[Stored data]
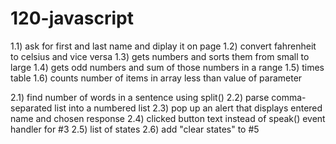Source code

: # 120-javascript

1.1) ask for first and last name and diplay it on page
1.2) convert fahrenheit to celsius and vice versa
1.3) gets numbers and sorts them from small to large
1.4) gets odd numbers and sum of those numbers in a range
1.5) times table
1.6) counts number of items in array less than value of parameter

2.1) find number of words in a sentence using split()
2.2) parse comma-separated list into a numbered list
2.3) pop up an alert that displays entered name and chosen response
2.4) clicked button text instead of speak() event handler for #3
2.5) list of states
2.6) add "clear states" to #5
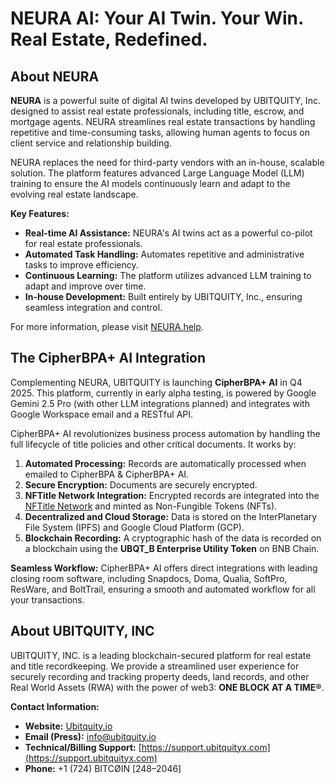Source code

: # NEURA AI: Your AI Twin. Your Win. Real Estate, Redefined.

## About NEURA

**NEURA** is a powerful suite of digital AI twins developed by UBITQUITY, Inc. designed to assist real estate professionals, including title, escrow, and mortgage agents. NEURA streamlines real estate transactions by handling repetitive and time-consuming tasks, allowing human agents to focus on client service and relationship building.

NEURA replaces the need for third-party vendors with an in-house, scalable solution. The platform features advanced Large Language Model (LLM) training to ensure the AI models continuously learn and adapt to the evolving real estate landscape.

**Key Features:**

  * **Real-time AI Assistance:** NEURA's AI twins act as a powerful co-pilot for real estate professionals.
  * **Automated Task Handling:** Automates repetitive and administrative tasks to improve efficiency.
  * **Continuous Learning:** The platform utilizes advanced LLM training to adapt and improve over time.
  * **In-house Development:** Built entirely by UBITQUITY, Inc., ensuring seamless integration and control.

For more information, please visit [NEURA.help](https://neura.help).

## The CipherBPA+ AI Integration

Complementing NEURA, UBITQUITY is launching **CipherBPA+ AI** in Q4 2025. This platform, currently in early alpha testing, is powered by Google Gemini 2.5 Pro (with other LLM integrations planned) and integrates with Google Workspace email and a RESTful API.

CipherBPA+ AI revolutionizes business process automation by handling the full lifecycle of title policies and other critical documents. It works by:

1.  **Automated Processing:** Records are automatically processed when emailed to CipherBPA & CipherBPA+ AI.
2.  **Secure Encryption:** Documents are securely encrypted.
3.  **NFTitle Network Integration:** Encrypted records are integrated into the [NFTitle Network](https://www.google.com/search?q=https://nptitle.network) and minted as Non-Fungible Tokens (NFTs).
4.  **Decentralized and Cloud Storage:** Data is stored on the InterPlanetary File System (IPFS) and Google Cloud Platform (GCP).
5.  **Blockchain Recording:** A cryptographic hash of the data is recorded on a blockchain using the **UBQT\_B Enterprise Utility Token** on BNB Chain.

**Seamless Workflow:**
CipherBPA+ AI offers direct integrations with leading closing room software, including Snapdocs, Doma, Qualia, SoftPro, ResWare, and BoltTrail, ensuring a smooth and automated workflow for all your transactions.

## About UBITQUITY, INC

UBITQUITY, INC. is a leading blockchain-secured platform for real estate and title recordkeeping. We provide a streamlined user experience for securely recording and tracking property deeds, land records, and other Real World Assets (RWA) with the power of web3: **ONE BLOCK AT A TIME®**.

**Contact Information:**

  * **Website:** [Ubitquity.io](https://ubitquity.io)
  * **Email (Press):** [info@ubitquity.io](mailto:info@ubitquity.io)
  * **Technical/Billing Support:** [https://support.ubitquityx.com](https://support.ubitquityx.com)
  * **Phone:** +1 (724) BITCØIN [248–2046]
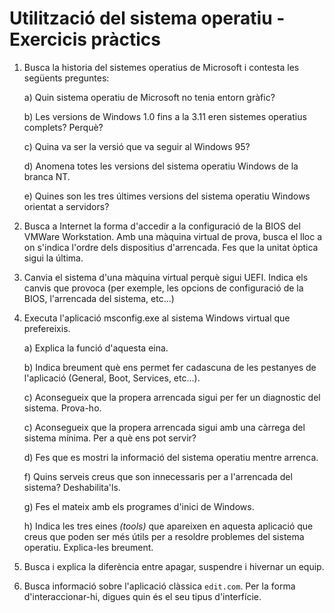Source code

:Utilització del sistema operatiu - Exercicis pràctics
========================================

1. Busca la historia del sistemes operatius de Microsoft i contesta les següents preguntes:

    a) Quin sistema operatiu de Microsoft no tenia entorn gràfic?

    b) Les versions de Windows 1.0 fins a la 3.11 eren sistemes operatius complets? Perquè?

    c) Quina va ser la versió que va seguir al Windows 95?

    d) Anomena totes les versions del sistema operatiu Windows de la branca NT.

    e) Quines son les tres últimes versions del sistema operatiu Windows orientat a servidors?

2. Busca a Internet la forma d'accedir a la configuració de la BIOS del VMWare Workstation. Amb una màquina virtual de prova, busca el lloc a on s'indica  l'ordre dels dispositius d'arrencada. Fes que la unitat òptica sigui la última.

3. Canvia el sistema d'una màquina virtual perquè sigui UEFI. Indica els canvis que provoca (per exemple, les opcions de configuració de la BIOS, l'arrencada del sistema, etc...)

3. Executa l'aplicació msconfig.exe al sistema Windows virtual que prefereixis.

    a) Explica la funció d'aquesta eina.

    b) Indica breument què ens permet fer cadascuna de les pestanyes de l'aplicació (General, Boot, Services, etc...).
    
    c) Aconsegueix que la propera arrencada sigui per fer un diagnostic del sistema. Prova-ho.

    c) Aconsegueix que la propera arrencada sigui amb una càrrega del sistema mínima. Per a què ens pot servir?

    d) Fes que es mostri la informació del sistema operatiu mentre arrenca.

    f) Quins serveis creus que son innecessaris per a l'arrencada del sistema? Deshabilita'ls.

    g) Fes el mateix amb els programes d'inici de Windows.

    h) Indica les tres eines _(tools)_ que apareixen en aquesta aplicació que creus que poden ser més útils per a resoldre problemes del sistema operatiu. Explica-les breument.

4. Busca i explica la diferència entre apagar, suspendre i hivernar un equip.

5. Busca informació sobre l'aplicació clàssica `edit.com`. Per la forma d'interaccionar-hi, digues quin és el seu tipus d'interfície.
[/Stored data]
● **Task item**:
Nothing but the lines with "breument" should be returned, copied from the entries above.

● **Response to the exercise**:
    b) Indica breument què ens permet fer cadascuna de les pestanyes de l'aplicació (General, Boot, Services, etc...).
    h) Indica les tres eines _(tools)_ que apareixen en aquesta aplicació que creus que poden ser més útils per a resoldre problemes del sistema operatiu. Explica-les breument.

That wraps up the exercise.